=== Supplied records ===
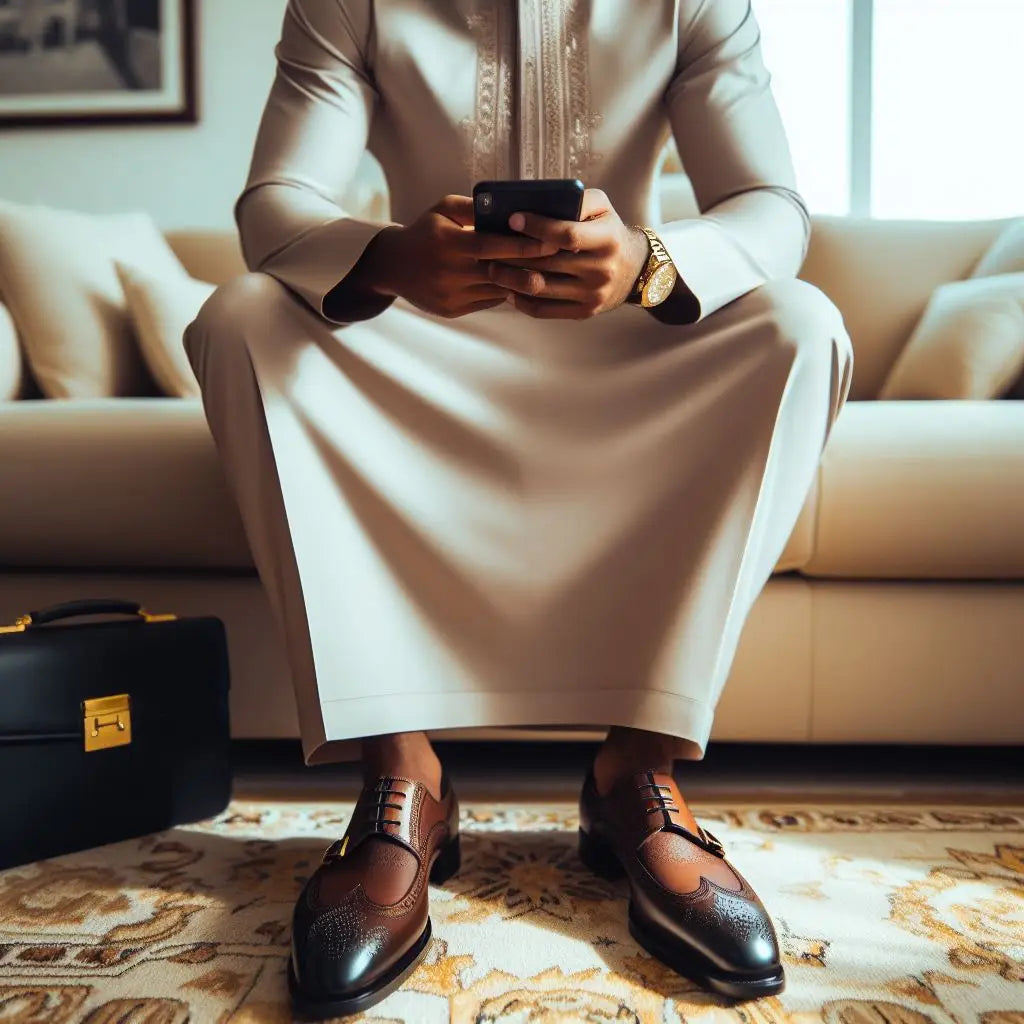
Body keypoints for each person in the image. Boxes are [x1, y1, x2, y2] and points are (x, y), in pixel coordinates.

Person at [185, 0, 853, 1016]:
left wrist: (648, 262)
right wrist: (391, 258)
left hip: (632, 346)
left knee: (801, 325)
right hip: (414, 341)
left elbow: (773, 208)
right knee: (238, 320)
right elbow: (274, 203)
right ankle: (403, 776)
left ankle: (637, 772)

==

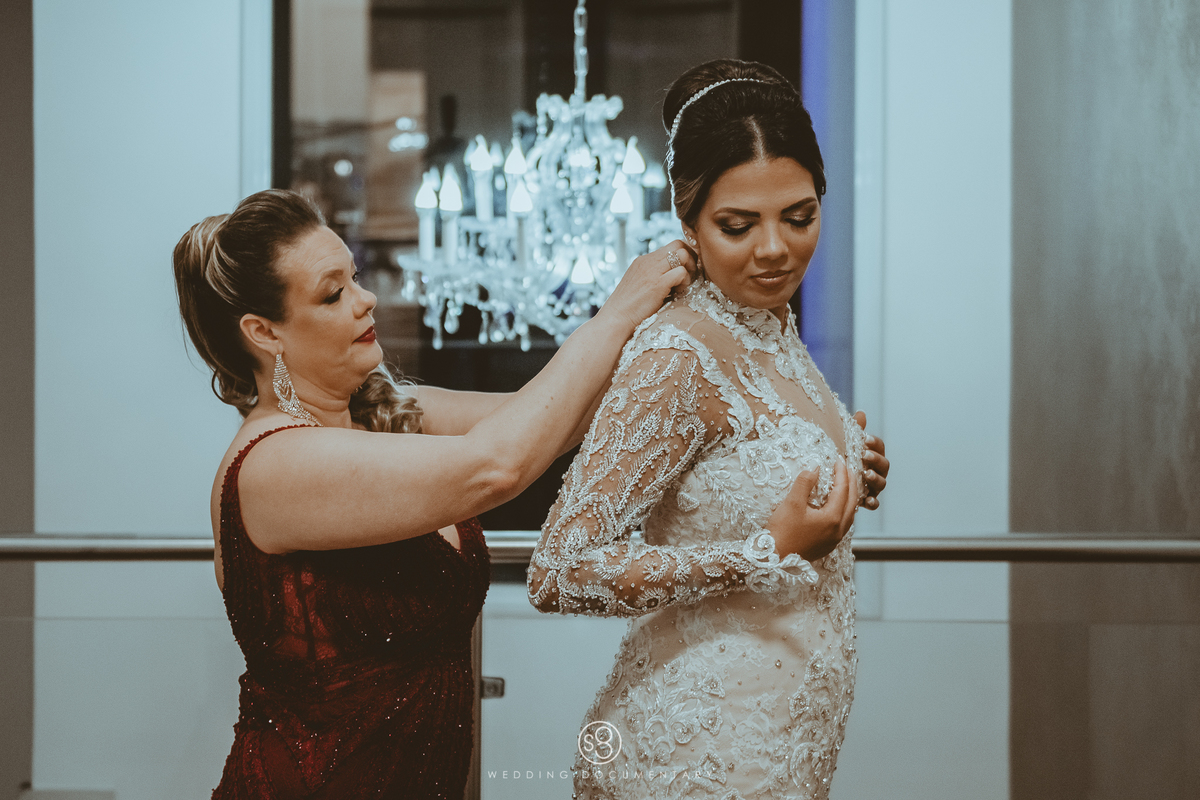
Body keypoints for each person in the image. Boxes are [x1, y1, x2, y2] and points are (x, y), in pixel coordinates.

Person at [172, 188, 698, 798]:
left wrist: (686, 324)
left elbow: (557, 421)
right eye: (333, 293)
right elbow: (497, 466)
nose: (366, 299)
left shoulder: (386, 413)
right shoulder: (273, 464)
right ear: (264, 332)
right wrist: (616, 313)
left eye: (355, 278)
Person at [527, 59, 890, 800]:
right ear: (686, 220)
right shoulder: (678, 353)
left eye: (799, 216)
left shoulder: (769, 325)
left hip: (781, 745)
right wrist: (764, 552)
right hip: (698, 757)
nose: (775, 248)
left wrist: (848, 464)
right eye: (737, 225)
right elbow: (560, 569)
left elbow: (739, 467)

=== Exercise goal ===
Out of the data above, give again only the lines starting at the one holding "right shoulder: (273, 464)" and ending at the one holding "nose: (775, 248)", unchanged.

=== Expected output ===
right shoulder: (273, 464)
right ear: (264, 332)
right wrist: (616, 313)
left eye: (355, 278)
Person at [527, 59, 890, 800]:
right ear: (686, 220)
right shoulder: (678, 353)
left eye: (799, 216)
left shoulder: (769, 325)
left hip: (781, 745)
right wrist: (764, 552)
right hip: (698, 757)
nose: (775, 248)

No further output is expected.